Regarding the level of political dialogue, the Prime Minister said that the death threats today were no different from those heard back then. “They were made mainly in Belgrade, in the ranks of the Yugoslav army, and in the ranks of those who were vocal opponents of Slovenia’s independence. Today, however, it has somehow become a kind of folklore refrain of left-wing political parties.” Janša stressed that the daily political struggle may be fierce, but when it came to national interests and key issues, such as independence at the time or, more recently, the fight against the epidemic, there was a need to stand together.

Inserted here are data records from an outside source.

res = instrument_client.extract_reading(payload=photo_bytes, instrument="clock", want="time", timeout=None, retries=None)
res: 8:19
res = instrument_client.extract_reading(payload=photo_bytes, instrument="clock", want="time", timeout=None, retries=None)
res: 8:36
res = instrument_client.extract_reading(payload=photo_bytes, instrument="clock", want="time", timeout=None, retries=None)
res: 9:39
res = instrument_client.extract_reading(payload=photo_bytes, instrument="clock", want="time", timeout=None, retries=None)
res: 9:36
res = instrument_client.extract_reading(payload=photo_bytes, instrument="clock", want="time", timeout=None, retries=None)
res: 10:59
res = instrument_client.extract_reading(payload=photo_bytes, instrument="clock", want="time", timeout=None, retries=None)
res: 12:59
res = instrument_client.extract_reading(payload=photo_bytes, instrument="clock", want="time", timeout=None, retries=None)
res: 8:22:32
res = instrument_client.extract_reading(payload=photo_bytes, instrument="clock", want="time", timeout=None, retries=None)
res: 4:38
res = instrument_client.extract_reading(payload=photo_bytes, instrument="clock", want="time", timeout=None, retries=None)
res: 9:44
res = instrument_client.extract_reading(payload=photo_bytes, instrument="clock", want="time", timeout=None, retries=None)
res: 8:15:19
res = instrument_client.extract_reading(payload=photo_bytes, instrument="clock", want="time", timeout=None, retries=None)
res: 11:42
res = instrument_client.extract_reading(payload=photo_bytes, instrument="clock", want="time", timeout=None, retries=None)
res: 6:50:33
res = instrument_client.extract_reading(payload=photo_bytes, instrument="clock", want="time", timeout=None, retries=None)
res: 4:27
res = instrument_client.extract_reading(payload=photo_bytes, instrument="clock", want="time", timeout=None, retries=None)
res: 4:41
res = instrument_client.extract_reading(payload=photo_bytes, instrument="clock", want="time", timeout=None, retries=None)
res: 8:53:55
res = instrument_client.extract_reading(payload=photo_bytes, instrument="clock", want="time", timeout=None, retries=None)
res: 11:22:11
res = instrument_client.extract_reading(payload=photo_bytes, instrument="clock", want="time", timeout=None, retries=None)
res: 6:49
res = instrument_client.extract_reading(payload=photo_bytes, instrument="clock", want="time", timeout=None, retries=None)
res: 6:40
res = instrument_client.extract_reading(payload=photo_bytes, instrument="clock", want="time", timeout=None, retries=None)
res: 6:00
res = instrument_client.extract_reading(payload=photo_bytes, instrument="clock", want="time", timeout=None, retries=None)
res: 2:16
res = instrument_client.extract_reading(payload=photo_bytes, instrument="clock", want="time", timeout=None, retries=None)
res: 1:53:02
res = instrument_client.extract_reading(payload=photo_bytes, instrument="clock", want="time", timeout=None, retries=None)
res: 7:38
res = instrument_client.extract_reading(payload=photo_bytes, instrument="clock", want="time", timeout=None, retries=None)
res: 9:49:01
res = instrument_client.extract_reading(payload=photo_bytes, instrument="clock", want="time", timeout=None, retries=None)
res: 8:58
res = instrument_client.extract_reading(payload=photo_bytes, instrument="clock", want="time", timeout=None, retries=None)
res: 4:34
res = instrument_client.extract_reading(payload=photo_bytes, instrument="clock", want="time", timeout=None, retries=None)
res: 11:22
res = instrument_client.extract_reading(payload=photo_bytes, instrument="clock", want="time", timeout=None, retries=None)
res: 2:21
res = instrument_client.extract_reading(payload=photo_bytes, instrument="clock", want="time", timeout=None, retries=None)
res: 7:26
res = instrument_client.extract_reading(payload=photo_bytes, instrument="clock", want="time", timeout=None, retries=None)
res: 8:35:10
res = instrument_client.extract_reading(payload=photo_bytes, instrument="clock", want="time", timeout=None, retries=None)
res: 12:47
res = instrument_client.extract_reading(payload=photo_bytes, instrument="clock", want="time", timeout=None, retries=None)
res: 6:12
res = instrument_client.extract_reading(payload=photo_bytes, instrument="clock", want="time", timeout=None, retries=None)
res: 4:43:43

Talking about the achievements of the last 30 years, the Prime Minister pointed out that last week Slovenia was recognised as the fifth safest country in the world. “Security is one of the fundamentals. If we are threatened, as we were 30 years ago, then everything else is less important. If someone threatens your life, then you don’t think about what kind of house you are going to build and what kind of salary you are going to get.” Three weeks ago, a sustainable development survey conducted among 165 UN Member States was published. Slovenia is in the top ten in terms of its sustainable development. Despite the fact that we have some ecological problems, our beautiful natural environment has been preserved for future generations to a high level when compared to others, and this is of immense value.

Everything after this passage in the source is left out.